"Untitled" by Valencia Gulley

Untitled

By Valencia Gulley

I’m rolling fixed dice for my life.

It’s not meant for me to win.

I’m meant to lose. Yeah, lose.

Losing is so comfortable.

If I were to win, I wouldn’t know how to act.

I’ve won once, don’t ask me when because I don’t

remember. If you ask me when I lost I would be

able to tell you. I can remember every loss as if it’s

all imported into a dvd and I’m able to watch every

scene to make sure I get every detail but instead

the dvd is a secret memory department that I seem

to remember without effort in remembrance.

Back to the point, I’ve won something once, that

isn’t of importance, and the feeling I’ve felt was

unrecognizable. It was almost painful how

auto-piloted I get when I win.

People send out their thank you hugs and smiles,

but after I want to cry. I want to go to a dark empty

room and ugly cry into my hands until my nose

runs. Only then will I find a bathroom hidden from

the congradulators, and blow the winning snot into

the tissue.

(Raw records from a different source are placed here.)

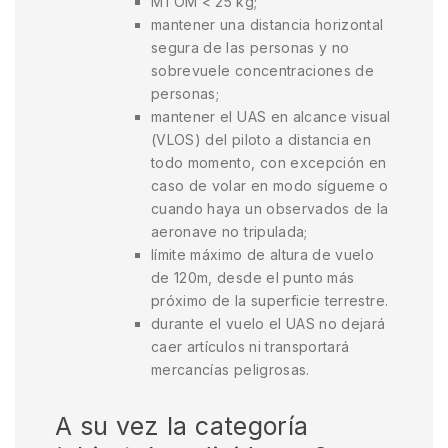
MTOM < 25 kg;
mantener una distancia horizontal
segura de las personas y no
sobrevuele concentraciones de
personas;
mantener el UAS en alcance visual
(VLOS) del piloto a distancia en
todo momento, con excepción en
caso de volar en modo sígueme o
cuando haya un observados de la
aeronave no tripulada;
límite máximo de altura de vuelo
de 120m, desde el punto más
próximo de la superficie terrestre.
durante el vuelo el UAS no dejará
caer artículos ni transportará
mercancías peligrosas.
A su vez la categoría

I get super red when I ugly cry so a little

splash of cold water and a couple of practiced fake

smiles in the mirror will prepare me to go back into

the suffocating crowd.

When I win, I disassociate myself from my body; in

a caterpillar-becoming-butterfly scenario instead it's

the other way around. I'm the dried up crunchy

shell and the facade is the butterfly.

On the other hand, when I lose I never leave my

body. I'm 100 percent intact. I’m trapped in my body

when I want to leave and away when I want to stay.